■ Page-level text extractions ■
━━━━

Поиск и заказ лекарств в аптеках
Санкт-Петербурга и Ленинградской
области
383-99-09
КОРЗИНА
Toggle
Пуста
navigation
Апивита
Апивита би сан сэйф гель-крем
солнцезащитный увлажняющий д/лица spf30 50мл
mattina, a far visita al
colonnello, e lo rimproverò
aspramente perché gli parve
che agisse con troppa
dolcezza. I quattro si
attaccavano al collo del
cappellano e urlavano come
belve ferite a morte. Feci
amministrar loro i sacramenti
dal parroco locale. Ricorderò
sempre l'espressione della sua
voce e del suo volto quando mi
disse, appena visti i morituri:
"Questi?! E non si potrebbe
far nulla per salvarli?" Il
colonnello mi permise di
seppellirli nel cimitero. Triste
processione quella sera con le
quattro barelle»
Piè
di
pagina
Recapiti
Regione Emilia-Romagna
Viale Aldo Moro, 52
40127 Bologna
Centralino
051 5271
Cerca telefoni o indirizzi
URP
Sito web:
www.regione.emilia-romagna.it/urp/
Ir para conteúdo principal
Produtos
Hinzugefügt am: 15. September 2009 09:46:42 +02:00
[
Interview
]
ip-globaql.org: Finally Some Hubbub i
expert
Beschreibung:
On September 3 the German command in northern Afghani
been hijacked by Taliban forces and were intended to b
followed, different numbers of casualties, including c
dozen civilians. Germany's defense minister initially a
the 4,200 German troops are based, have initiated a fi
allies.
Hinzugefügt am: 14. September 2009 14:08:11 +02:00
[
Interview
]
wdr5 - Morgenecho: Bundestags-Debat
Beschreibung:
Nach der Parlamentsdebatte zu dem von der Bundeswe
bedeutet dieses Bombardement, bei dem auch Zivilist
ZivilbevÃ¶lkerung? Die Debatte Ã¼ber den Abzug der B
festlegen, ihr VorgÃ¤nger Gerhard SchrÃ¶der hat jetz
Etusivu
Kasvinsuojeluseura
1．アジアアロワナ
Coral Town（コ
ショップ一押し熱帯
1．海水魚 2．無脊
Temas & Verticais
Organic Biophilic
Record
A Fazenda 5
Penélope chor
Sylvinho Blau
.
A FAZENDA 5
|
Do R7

━━━━

■ REQUIREMENT ■
The lines to return are those in the records above that hold the word "colonnello".

■ ANSWER SECTION ■
colonnello, e lo rimproverò
colonnello mi permise di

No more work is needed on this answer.